● 提示文
レッドフォードとミア・ファロー主演のを高校時代に観てデフォルト化してるのと、レッドフォードもディカプリオも好きな部類の俳優、ということからさわやか革命さんのご感想・視点とはやっぱり異なりますね。
新旧映画2作で描かれたデイジーは「悪女」ではなくて、悪意やその他の意志の弱い「無垢な」女性だと思います。甘やかされて育ったお金持ちのお嬢様で親や夫に庇護がないと生きられない、世の女性からは反感を買うタイプ。ギャツビーのような男にとっては俺が守ってやりたい、と思わせる可憐な女性でしょうね。最後に彼女の取った行動も彼女の性格や生まれ育った環境から判断すれば納得いきます。(お金がすべて)
パーティーの騒ぎ方や邸宅がまるでディズニーランドみたいで、カリカチュアなのかマジなのか不明なほど成金趣味なのがいかにもMTV世代を感じさせて面白かったです。音楽もそうですが、成り上がりヒップホップ・スターの悪趣味そのもので。
ディカプリオの表情がレッドフォードそっくりに見える箇所がいくつかあって不気味なのと、受け狙いのクサい演技にちょっと引けてしまいました。それに対して自然な演技のマリガンとマグワイアは上手い!
全体としてはティーンや20代向けという感じなので、子供に薦めるにはいい映画でしょう。
投稿: レイネ | 2013年7月14日 (日) 19時38分
3D効果がスゴイ!という噂を聞いたんですが、やはりウン百円余計に払うのは癪なので私も2D版で見ました。
ネットでかなり感想が上がっているので読んでみると、原作のヒロインは「悪女」(それも米文学史上最悪の)で、前作のミア・ファーローはホントに嫌な悪女を演じていた。でもマリガンはそんな感じではない--という意見が多かったのですよ。
前作を見てないんで私には判断付きませんが。もっとも、今回のデイジーもどうしようもない悪女で原作のイメージに最も近い、なんて書いてる人もいるから他人の意見は当てにならないかもですねー。
パーティ場面はもっと俗悪でエグイのを期待していたんで、残念でした。レイティングを調べたら「G」なんですね。それでは健全なものしか見せられないでしょう。

● 表示データ
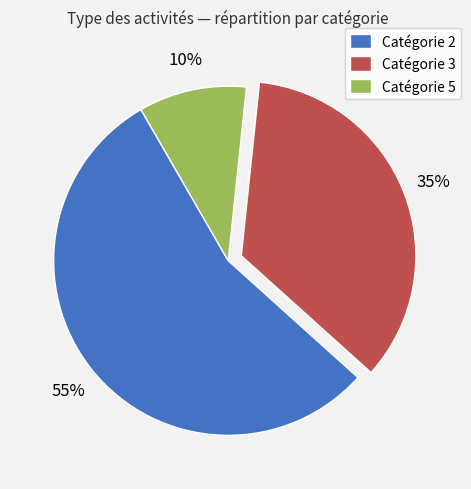

Count the number of slices in the pie.

3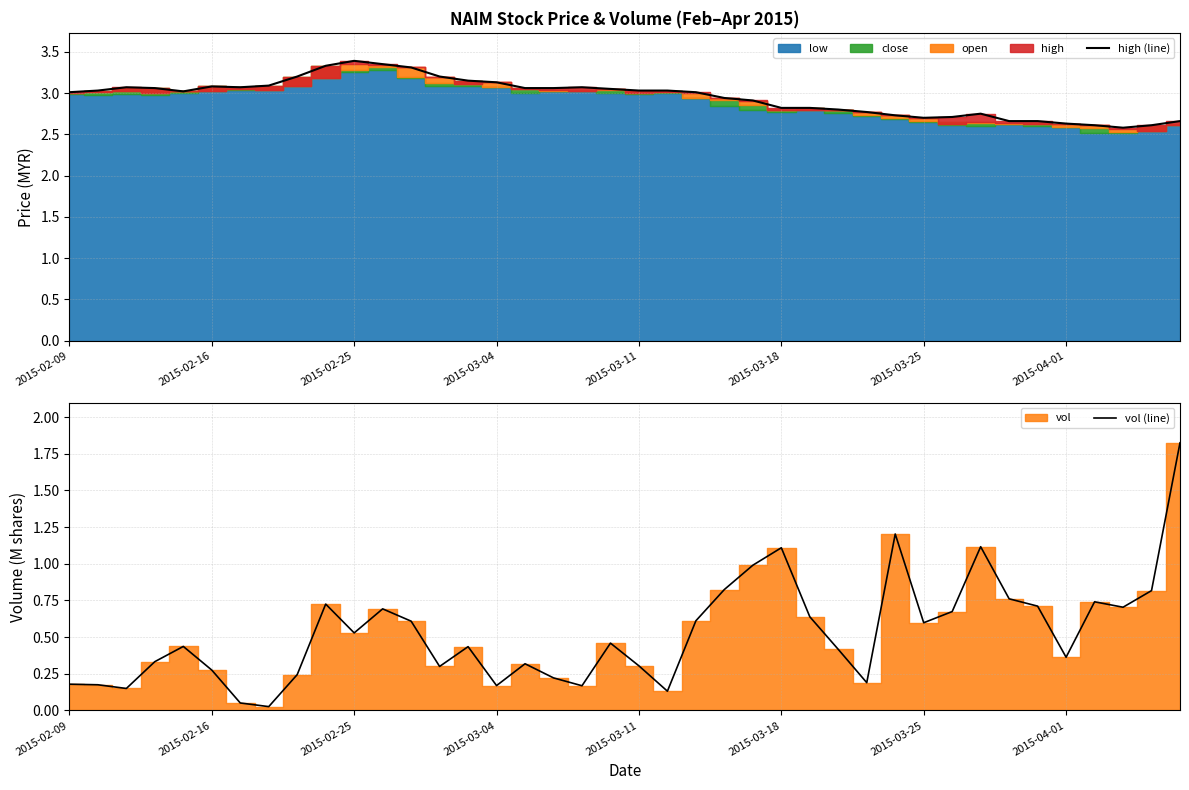

Which has a higher value, 12 or 30?

12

● 課題について
提示文の「レッドフォードとミア・ファロ」から「のしか見せられないでしょう。」までを、一字も変えずに書き写してください。

● 出力結果
レッドフォードとミア・ファロー主演のを高校時代に観てデフォルト化してるのと、レッドフォードもディカプリオも好きな部類の俳優、ということからさわやか革命さんのご感想・視点とはやっぱり異なりますね。
新旧映画2作で描かれたデイジーは「悪女」ではなくて、悪意やその他の意志の弱い「無垢な」女性だと思います。甘やかされて育ったお金持ちのお嬢様で親や夫に庇護がないと生きられない、世の女性からは反感を買うタイプ。ギャツビーのような男にとっては俺が守ってやりたい、と思わせる可憐な女性でしょうね。最後に彼女の取った行動も彼女の性格や生まれ育った環境から判断すれば納得いきます。(お金がすべて)
パーティーの騒ぎ方や邸宅がまるでディズニーランドみたいで、カリカチュアなのかマジなのか不明なほど成金趣味なのがいかにもMTV世代を感じさせて面白かったです。音楽もそうですが、成り上がりヒップホップ・スターの悪趣味そのもので。
ディカプリオの表情がレッドフォードそっくりに見える箇所がいくつかあって不気味なのと、受け狙いのクサい演技にちょっと引けてしまいました。それに対して自然な演技のマリガンとマグワイアは上手い!
全体としてはティーンや20代向けという感じなので、子供に薦めるにはいい映画でしょう。
投稿: レイネ | 2013年7月14日 (日) 19時38分
3D効果がスゴイ!という噂を聞いたんですが、やはりウン百円余計に払うのは癪なので私も2D版で見ました。
ネットでかなり感想が上がっているので読んでみると、原作のヒロインは「悪女」(それも米文学史上最悪の)で、前作のミア・ファーローはホントに嫌な悪女を演じていた。でもマリガンはそんな感じではない--という意見が多かったのですよ。
前作を見てないんで私には判断付きませんが。もっとも、今回のデイジーもどうしようもない悪女で原作のイメージに最も近い、なんて書いてる人もいるから他人の意見は当てにならないかもですねー。
パーティ場面はもっと俗悪でエグイのを期待していたんで、残念でした。レイティングを調べたら「G」なんですね。それでは健全なものしか見せられないでしょう。